By Our Reporter
The government of Uganda has implemented a routine procedure that applies to individuals entering or departing the country with negotiable bearer instruments or cash equal to or exceeding 1500 currency points (where 1 currency point equals UGX20,000).
This procedure requires a declaration to be made to the Uganda Revenue Authority (URA) Customs at the border point, although no tax is levied on the declared money.
URA says this procedure is a standard global practice at border exits that is aimed at combating money laundering and terrorism financing. In Uganda, this procedure is mandated by Section 10 (1) and Regulations 10(1) (a) and (b) of The Anti-Money Laundering Act of 2013.
Effectively any money equal to or in excess 1500 currency points will constitute a restricted good requiring the owner to make a declaration to Customs which implies that the owner is supposed to pass through the red channel.

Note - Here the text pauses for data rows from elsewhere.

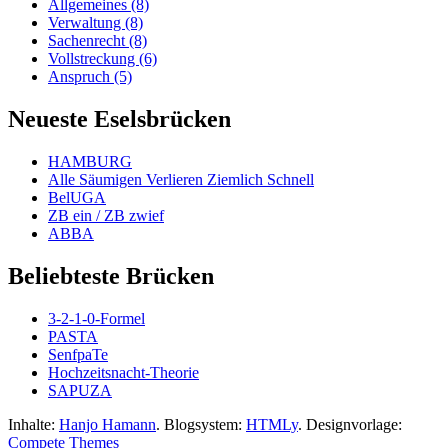
Allgemeines (8)
Verwaltung (8)
Sachenrecht (8)
Vollstreckung (6)
Anspruch (5)
Neueste Eselsbrücken
HAMBURG
Alle Säumigen Verlieren Ziemlich Schnell
BelUGA
ZB ein / ZB zwief
ABBA
Beliebteste Brücken
3-2-1-0-Formel
PASTA
SenfpaTe
Hochzeitsnacht-Theorie
SAPUZA
Inhalte:
Hanjo Hamann
. Blogsystem:
HTMLy
. Designvorlage:
Compete Themes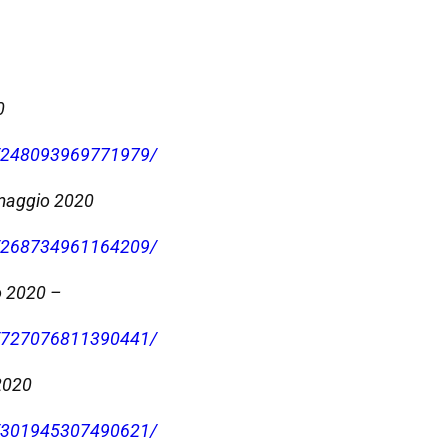
0
s/248093969771979/
 maggio 2020
s/268734961164209/
o 2020 –
s/727076811390441/
2020
s/301945307490621/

According to URA, the procedure is mandated by law and is a standard global practice that promotes transparency and accountability in financial transactions.
The Declaration Process:
Departing passengers are required to complete Form C (blue form) while arriving passengers are required to complete Form D (yellow form). They are then expected to submit the completed form to a URA Customs Officer, along with copies of their passport. The officer verifies the declared amount without handling the funds directly, ensuring the non-invasive nature of the process.
The declaration process can be completed within 15-20 minutes, and the traveller is then permitted to proceed with their funds, free from any taxation on the declared amount.
Upon submission, Customs forwards the declaration forms to the Financial Intelligence Authority (FIA) for analysis and advisory purposes. Throughout this process, confidentiality is maintained with utmost diligence. If the FIA finds any indication that the funds could be financing criminal activities, it assumes full control of the investigation.